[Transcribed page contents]
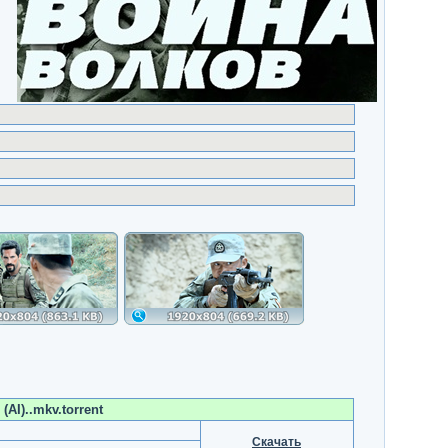
(AI)..mkv.torrent
Скачать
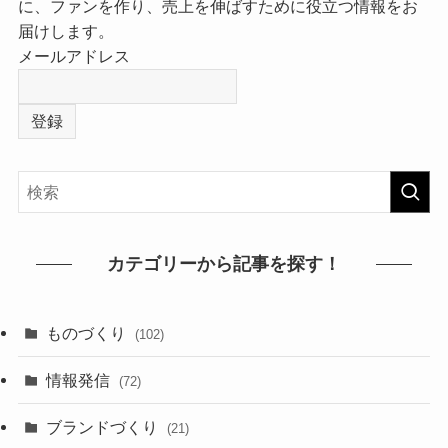
に、ファンを作り、売上を伸ばすために役立つ情報をお
届けします。
メールアドレス
カテゴリーから記事を探す！
ものづくり
(102)
情報発信
(72)
ブランドづくり
(21)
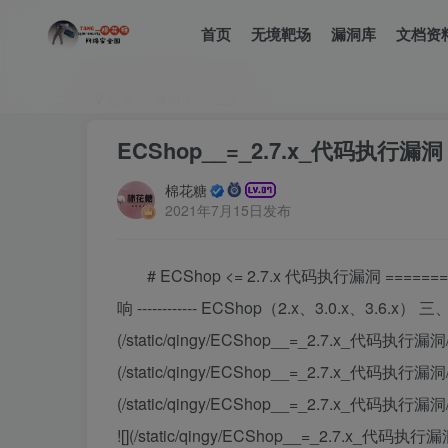
首页
无境靶场
漏洞库
文档资
首页
漏洞库
正文
ECShop__=_2.7.x_代码执行漏洞
棉花糖
2021年7月15日发布
# ECShop <= 2.7.x 代码执行漏洞 =======
响 ------------ ECShop（2.x、3.0.x、3.6.x） 三
(/static/qingy/ECShop__=_2.7.x_代码执行漏洞/
(/static/qingy/ECShop__=_2.7.x_代码执行漏洞/i
(/static/qingy/ECShop__=_2.7.x_代码执行
![](/static/qingy/ECShop__=_2.7.x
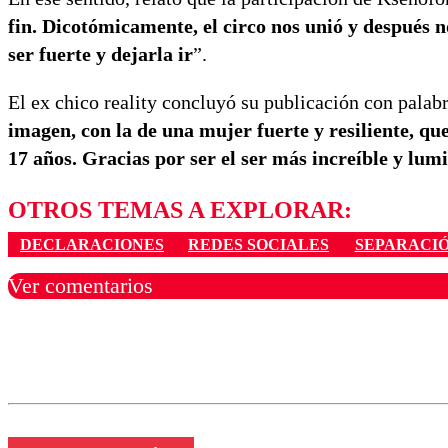
fin. Dicotómicamente, el circo nos unió y después 
ser fuerte y dejarla ir
”.
El ex chico reality concluyó su publicación con palab
imagen, con la de una mujer fuerte y resiliente, que
17 años. Gracias por ser el ser más increíble y lum
OTROS TEMAS A EXPLORAR:
DECLARACIONES
REDES SOCIALES
SEPARACI
Ver comentarios
Los comentarios son moder
Nombre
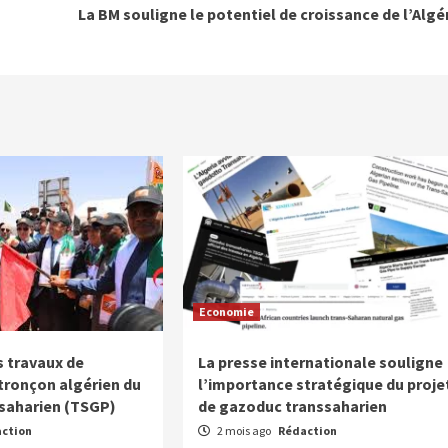
La BM souligne le potentiel de croissance de l’Algé
Economie
 travaux de
La presse internationale souligne
 tronçon algérien du
l’importance stratégique du proje
saharien (TSGP)
de gazoduc transsaharien
ction
2 mois ago
Rédaction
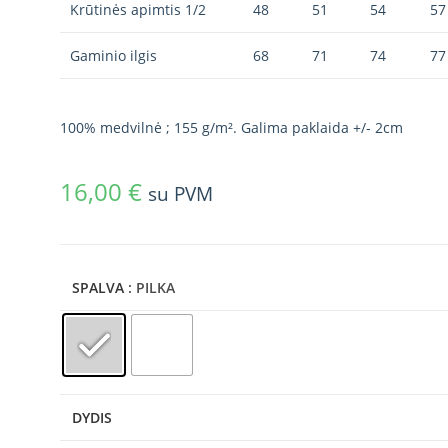
Krūtinės apimtis 1/2
48
51
54
57
Gaminio ilgis
68
71
74
77
100% medvilnė ; 155 g/m². Galima paklaida +/- 2cm
16,00
€
su PVM
SPALVA
: PILKA
DYDIS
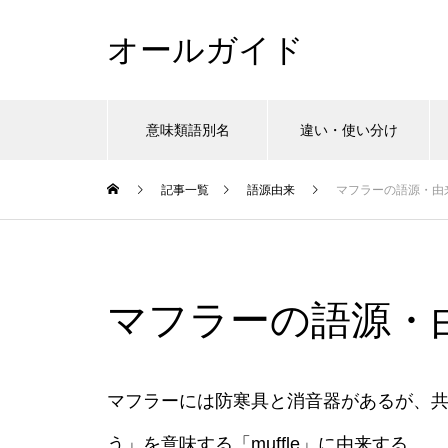
オールガイド
意味類語別名
違い・使い分け
記事一覧
語源由来
マフラーの語源・由
マフラーの語源・
マフラーには防寒具と消音器があるが、共に
う」を意味する「muffle」に由来する。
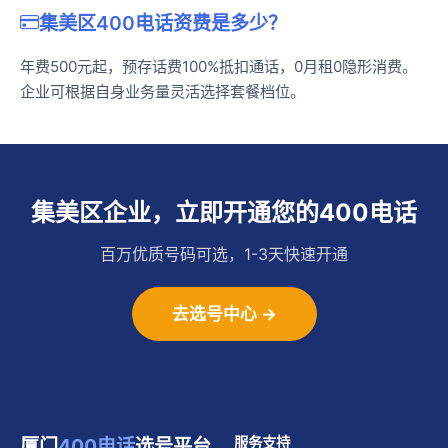
集美区400电话资费是多少？
年费500元起，预存话费100%抵扣通话，0月租0隐形消费。
企业可根据自身业务量灵活选择套餐档位。
集美区企业，立即开通您的400电话
百万优质号码可选，1-3天快速开通
去选号中心 →
厦门
400电话
选号平台
服务支持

*Required work*. Give every line of text from all the entries as a single numbered list, omitting any blank lines. Leave the pictures out of the answer.

*Final answer*.
1. (AI)..mkv.torrent
2. Скачать
3. に、ファンを作り、売上を伸ばすために役立つ情報をお
4. 届けします。
5. メールアドレス
6. カテゴリーから記事を探す！
7. ものづくり
8. (102)
9. 情報発信
10. (72)
11. ブランドづくり
12. (21)
13. 首页
14. 无境靶场
15. 漏洞库
16. 文档资
17. 首页
18. 漏洞库
19. 正文
20. ECShop__=_2.7.x_代码执行漏洞
21. 棉花糖
22. 2021年7月15日发布
23. # ECShop <= 2.7.x 代码执行漏洞 =======
24. 响 ------------ ECShop（2.x、3.0.x、3.6.x） 三
25. (/static/qingy/ECShop__=_2.7.x_代码执行漏洞/
26. (/static/qingy/ECShop__=_2.7.x_代码执行漏洞/i
27. (/static/qingy/ECShop__=_2.7.x_代码执行
28. ![](/static/qingy/ECShop__=_2.7.x
29. fin. Dicotómicamente, el circo nos unió y después 
30. ser fuerte y dejarla ir
31. ”.
32. El ex chico reality concluyó su publicación con palab
33. imagen, con la de una mujer fuerte y resiliente, que
34. 17 años. Gracias por ser el ser más increíble y lum
35. OTROS TEMAS A EXPLORAR:
36. DECLARACIONES
37. REDES SOCIALES
38. SEPARACI
39. Ver comentarios
40. Los comentarios son moder
41. Nombre
42. La BM souligne le potentiel de croissance de l’Algé
43. Economie
44.  travaux de
45. La presse internationale souligne
46.  tronçon algérien du
47. l’importance stratégique du proje
48. saharien (TSGP)
49. de gazoduc transsaharien
50. ction
51. 2 mois ago
52. Rédaction
53. Krūtinės apimtis 1/2
54. 48
55. 51
56. 54
57. 57
58. Gaminio ilgis
59. 68
60. 71
61. 74
62. 77
63. 100% medvilnė ; 155 g/m². Galima paklaida +/- 2cm
64. 16,00
65. €
66. su PVM
67. SPALVA
68. : PILKA
69. DYDIS
70. オールガイド
71. 意味類語別名
72. 違い・使い分け
73. 記事一覧
74. 語源由来
75. マフラーの語源・由
76. マフラーの語源・
77. マフラーには防寒具と消音器があるが、共に
78. う」を意味する「muffle」に由来する。
79. 集美区400电话资费是多少？
80. 年费500元起，预存话费100%抵扣通话，0月租0隐形消费。
81. 企业可根据自身业务量灵活选择套餐档位。
82. 集美区企业，立即开通您的400电话
83. 百万优质号码可选，1-3天快速开通
84. 去选号中心 →
85. 厦门
86. 400电话
87. 选号平台
88. 服务支持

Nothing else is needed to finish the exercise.